EXERCISE OBJECTIVE:
Set down exactly the lines below between the line holding "brought against a contractor." and the line holding "the contractor liable", inclusive; no other line belongs in the answer.

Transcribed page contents
===

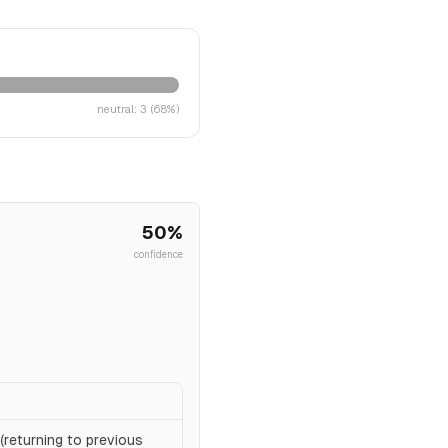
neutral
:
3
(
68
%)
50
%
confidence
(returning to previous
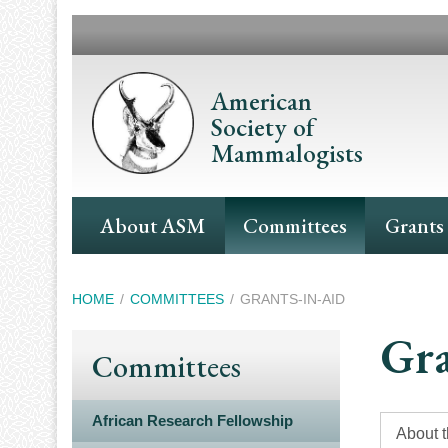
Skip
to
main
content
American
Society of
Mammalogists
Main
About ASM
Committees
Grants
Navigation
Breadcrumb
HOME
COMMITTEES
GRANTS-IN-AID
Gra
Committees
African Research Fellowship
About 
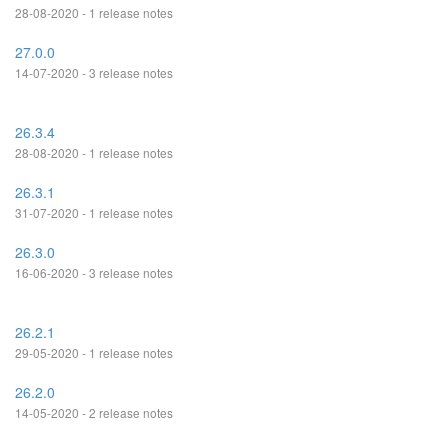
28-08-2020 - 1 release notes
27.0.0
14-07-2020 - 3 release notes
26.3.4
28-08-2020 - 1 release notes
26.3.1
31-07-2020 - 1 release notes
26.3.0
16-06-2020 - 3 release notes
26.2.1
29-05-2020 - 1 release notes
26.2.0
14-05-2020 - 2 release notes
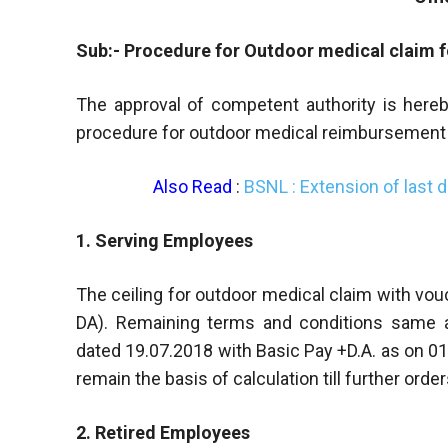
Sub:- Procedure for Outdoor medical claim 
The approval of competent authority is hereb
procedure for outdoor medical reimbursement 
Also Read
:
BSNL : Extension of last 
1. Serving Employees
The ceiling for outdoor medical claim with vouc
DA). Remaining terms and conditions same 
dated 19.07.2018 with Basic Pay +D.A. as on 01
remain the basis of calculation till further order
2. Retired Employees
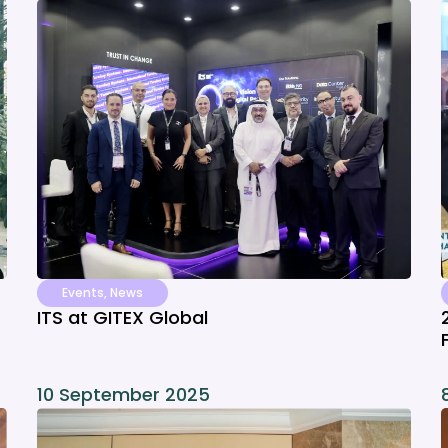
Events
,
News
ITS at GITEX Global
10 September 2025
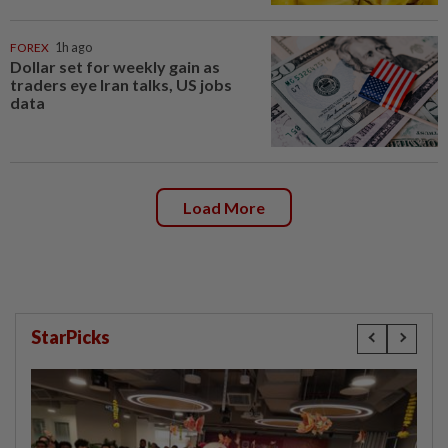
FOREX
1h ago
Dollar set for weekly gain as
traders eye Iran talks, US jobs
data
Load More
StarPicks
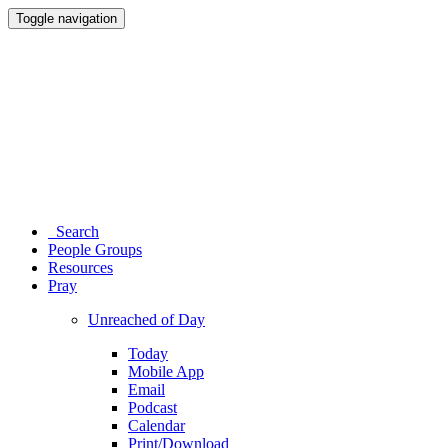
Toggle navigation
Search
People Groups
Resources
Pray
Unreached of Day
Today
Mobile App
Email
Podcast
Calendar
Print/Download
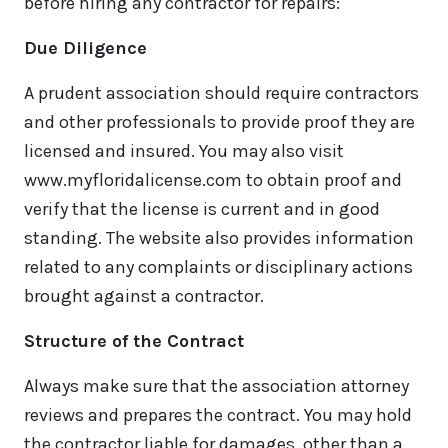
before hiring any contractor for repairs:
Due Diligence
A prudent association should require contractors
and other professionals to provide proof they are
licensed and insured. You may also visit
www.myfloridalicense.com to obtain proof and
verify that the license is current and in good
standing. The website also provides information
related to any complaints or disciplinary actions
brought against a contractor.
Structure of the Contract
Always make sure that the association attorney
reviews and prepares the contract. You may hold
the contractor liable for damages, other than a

===

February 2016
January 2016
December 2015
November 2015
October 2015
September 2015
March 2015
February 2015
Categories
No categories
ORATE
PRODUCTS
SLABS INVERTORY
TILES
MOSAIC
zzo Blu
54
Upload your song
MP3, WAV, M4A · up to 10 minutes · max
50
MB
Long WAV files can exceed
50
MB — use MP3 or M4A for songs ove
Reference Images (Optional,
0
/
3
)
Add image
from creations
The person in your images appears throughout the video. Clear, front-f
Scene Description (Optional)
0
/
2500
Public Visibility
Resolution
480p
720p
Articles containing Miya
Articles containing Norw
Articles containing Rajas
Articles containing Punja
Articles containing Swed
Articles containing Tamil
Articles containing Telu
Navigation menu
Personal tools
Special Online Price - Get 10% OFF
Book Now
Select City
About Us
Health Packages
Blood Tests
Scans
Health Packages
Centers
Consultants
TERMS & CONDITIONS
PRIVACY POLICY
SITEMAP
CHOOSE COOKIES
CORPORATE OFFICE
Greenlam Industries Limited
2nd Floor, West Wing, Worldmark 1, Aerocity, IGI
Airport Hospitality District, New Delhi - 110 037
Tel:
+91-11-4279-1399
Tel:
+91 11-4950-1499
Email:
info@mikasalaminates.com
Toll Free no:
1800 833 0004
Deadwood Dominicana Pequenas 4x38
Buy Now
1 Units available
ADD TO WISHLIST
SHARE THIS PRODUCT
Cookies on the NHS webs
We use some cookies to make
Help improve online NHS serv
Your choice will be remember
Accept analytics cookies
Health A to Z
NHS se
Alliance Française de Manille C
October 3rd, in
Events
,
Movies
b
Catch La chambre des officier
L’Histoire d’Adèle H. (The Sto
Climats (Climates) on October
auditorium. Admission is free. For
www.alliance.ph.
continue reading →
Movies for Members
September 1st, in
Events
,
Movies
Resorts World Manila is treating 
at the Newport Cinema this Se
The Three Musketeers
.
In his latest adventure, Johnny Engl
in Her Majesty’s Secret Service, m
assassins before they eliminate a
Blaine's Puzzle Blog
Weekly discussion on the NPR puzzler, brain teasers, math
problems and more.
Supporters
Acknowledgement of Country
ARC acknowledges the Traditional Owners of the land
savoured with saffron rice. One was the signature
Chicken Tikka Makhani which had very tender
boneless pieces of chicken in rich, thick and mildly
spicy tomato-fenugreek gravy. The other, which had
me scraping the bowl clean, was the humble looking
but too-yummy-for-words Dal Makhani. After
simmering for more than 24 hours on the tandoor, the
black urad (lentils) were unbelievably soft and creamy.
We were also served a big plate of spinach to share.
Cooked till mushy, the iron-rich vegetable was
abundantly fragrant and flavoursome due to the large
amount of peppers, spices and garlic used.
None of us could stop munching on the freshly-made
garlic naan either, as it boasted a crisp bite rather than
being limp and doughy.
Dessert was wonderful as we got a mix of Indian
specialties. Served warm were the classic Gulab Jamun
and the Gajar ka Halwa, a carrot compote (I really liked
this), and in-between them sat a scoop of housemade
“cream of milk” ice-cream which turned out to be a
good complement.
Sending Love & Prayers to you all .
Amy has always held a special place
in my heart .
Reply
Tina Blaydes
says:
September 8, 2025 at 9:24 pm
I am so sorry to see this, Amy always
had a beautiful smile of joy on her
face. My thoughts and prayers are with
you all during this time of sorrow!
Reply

===

ANSWER:
brought against a contractor.
Structure of the Contract
Always make sure that the association attorney
reviews and prepares the contract. You may hold
the contractor liable for damages, other than a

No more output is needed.